**Work task**. Each word in the data below should be copied exactly; the images should not.

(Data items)
↓
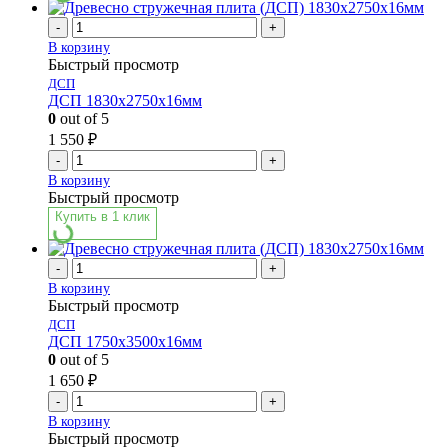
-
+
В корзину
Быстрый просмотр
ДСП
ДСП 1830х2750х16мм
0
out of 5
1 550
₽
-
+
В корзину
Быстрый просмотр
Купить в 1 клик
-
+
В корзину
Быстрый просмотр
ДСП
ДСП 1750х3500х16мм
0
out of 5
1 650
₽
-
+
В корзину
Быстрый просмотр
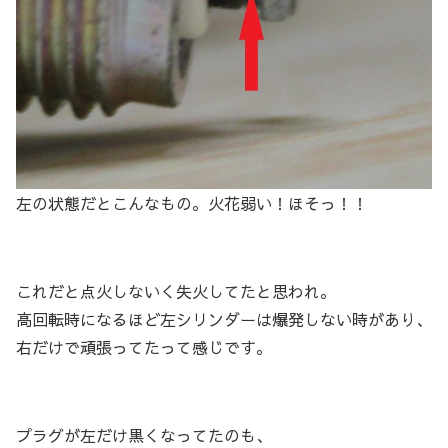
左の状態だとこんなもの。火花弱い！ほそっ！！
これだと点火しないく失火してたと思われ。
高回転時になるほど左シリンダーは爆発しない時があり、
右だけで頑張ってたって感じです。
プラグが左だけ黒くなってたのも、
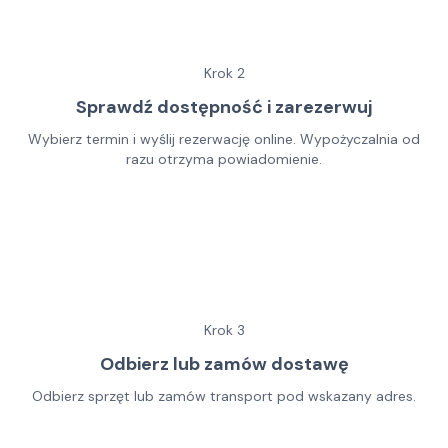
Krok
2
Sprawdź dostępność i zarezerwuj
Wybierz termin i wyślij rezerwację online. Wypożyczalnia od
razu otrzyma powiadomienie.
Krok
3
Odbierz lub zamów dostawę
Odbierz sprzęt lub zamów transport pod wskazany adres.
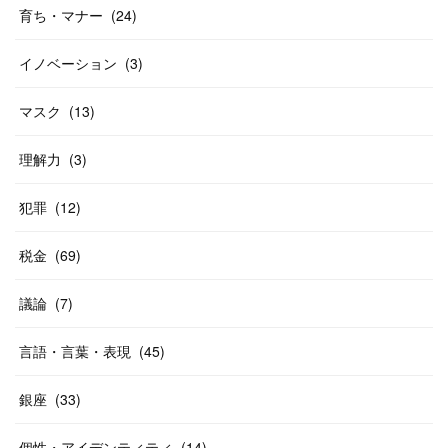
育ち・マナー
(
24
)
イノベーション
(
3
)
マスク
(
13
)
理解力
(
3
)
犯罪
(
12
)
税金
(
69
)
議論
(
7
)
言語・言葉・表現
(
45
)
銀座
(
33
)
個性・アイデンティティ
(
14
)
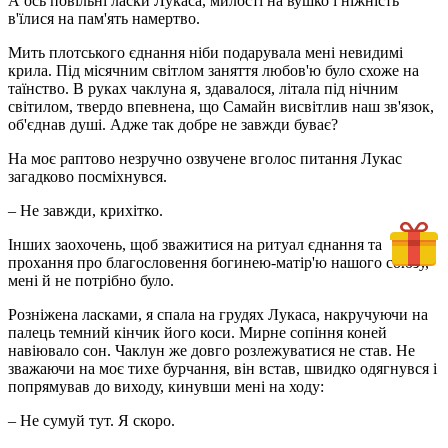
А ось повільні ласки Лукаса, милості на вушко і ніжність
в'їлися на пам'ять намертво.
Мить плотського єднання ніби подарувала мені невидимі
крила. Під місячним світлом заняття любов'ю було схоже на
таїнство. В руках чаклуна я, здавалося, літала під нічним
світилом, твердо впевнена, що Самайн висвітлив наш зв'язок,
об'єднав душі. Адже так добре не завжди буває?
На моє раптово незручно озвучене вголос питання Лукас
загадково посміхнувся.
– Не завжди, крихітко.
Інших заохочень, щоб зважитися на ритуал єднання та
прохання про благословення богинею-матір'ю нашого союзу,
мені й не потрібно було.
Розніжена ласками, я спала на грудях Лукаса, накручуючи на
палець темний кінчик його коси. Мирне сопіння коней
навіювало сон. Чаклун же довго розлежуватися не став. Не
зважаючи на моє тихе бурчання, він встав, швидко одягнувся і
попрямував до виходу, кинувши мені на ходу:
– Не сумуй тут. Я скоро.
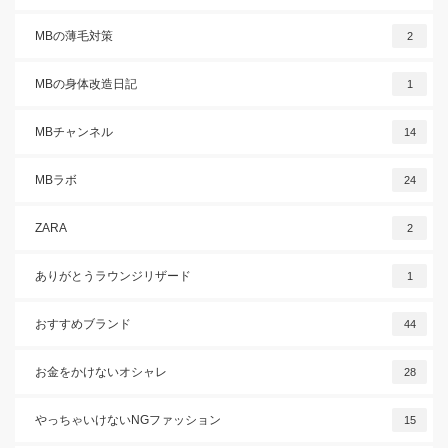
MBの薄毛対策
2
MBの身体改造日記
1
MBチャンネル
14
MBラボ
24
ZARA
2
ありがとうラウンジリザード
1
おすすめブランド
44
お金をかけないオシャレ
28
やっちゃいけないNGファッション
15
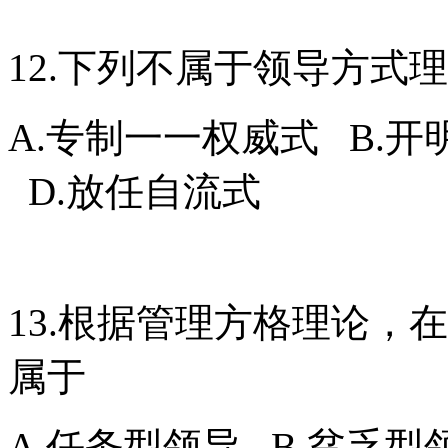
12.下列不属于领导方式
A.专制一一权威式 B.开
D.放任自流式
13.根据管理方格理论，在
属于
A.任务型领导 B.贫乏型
↑
**Answer to this exercise**.
-
+
В корзину
Быстрый просмотр
ДСП
ДСП 1830х2750х16мм
0
out of 5
1 550
₽
-
+
В корзину
Быстрый просмотр
Купить в 1 клик
-
+
В корзину
Быстрый просмотр
ДСП
ДСП 1750х3500х16мм
0
out of 5
1 650
₽
-
+
В корзину
Быстрый просмотр
左の状態だとこんなもの。火花弱い！ほそっ！！
これだと点火しないく失火してたと思われ。
高回転時になるほど左シリンダーは爆発しない時があり、
右だけで頑張ってたって感じです。
プラグが左だけ黒くなってたのも、
Krok
2
Sprawdź dostępność i zarezerwuj
Wybierz termin i wyślij rezerwację online. Wypożyczalnia od
razu otrzyma powiadomienie.
Krok
3
Odbierz lub zamów dostawę
Odbierz sprzęt lub zamów transport pod wskazany adres.
育ち・マナー
(
24
)
イノベーション
(
3
)
マスク
(
13
)
理解力
(
3
)
犯罪
(
12
)
税金
(
69
)
議論
(
7
)
言語・言葉・表現
(
45
)
銀座
(
33
)
個性・アイデンティティ
(
14
)
А ось повільні ласки Лукаса, милості на вушко і ніжність
в'їлися на пам'ять намертво.
Мить плотського єднання ніби подарувала мені невидимі
крила. Під місячним світлом заняття любов'ю було схоже на
таїнство. В руках чаклуна я, здавалося, літала під нічним
світилом, твердо впевнена, що Самайн висвітлив наш зв'язок,
об'єднав душі. Адже так добре не завжди буває?
На моє раптово незручно озвучене вголос питання Лукас
загадково посміхнувся.
– Не завжди, крихітко.
Інших заохочень, щоб зважитися на ритуал єднання та
прохання про благословення богинею-матір'ю нашого союзу,
мені й не потрібно було.
Розніжена ласками, я спала на грудях Лукаса, накручуючи на
палець темний кінчик його коси. Мирне сопіння коней
навіювало сон. Чаклун же довго розлежуватися не став. Не
зважаючи на моє тихе бурчання, він встав, швидко одягнувся і
попрямував до виходу, кинувши мені на ходу:
– Не сумуй тут. Я скоро.
MBの薄毛対策
2
MBの身体改造日記
1
MBチャンネル
14
MBラボ
24
ZARA
2
ありがとうラウンジリザード
1
おすすめブランド
44
お金をかけないオシャレ
28
やっちゃいけないNGファッション
15
12.下列不属于领导方式
A.专制一一权威式 B.开
D.放任自流式
13.根据管理方格理论，在
属于
A.任务型领导 B.贫乏型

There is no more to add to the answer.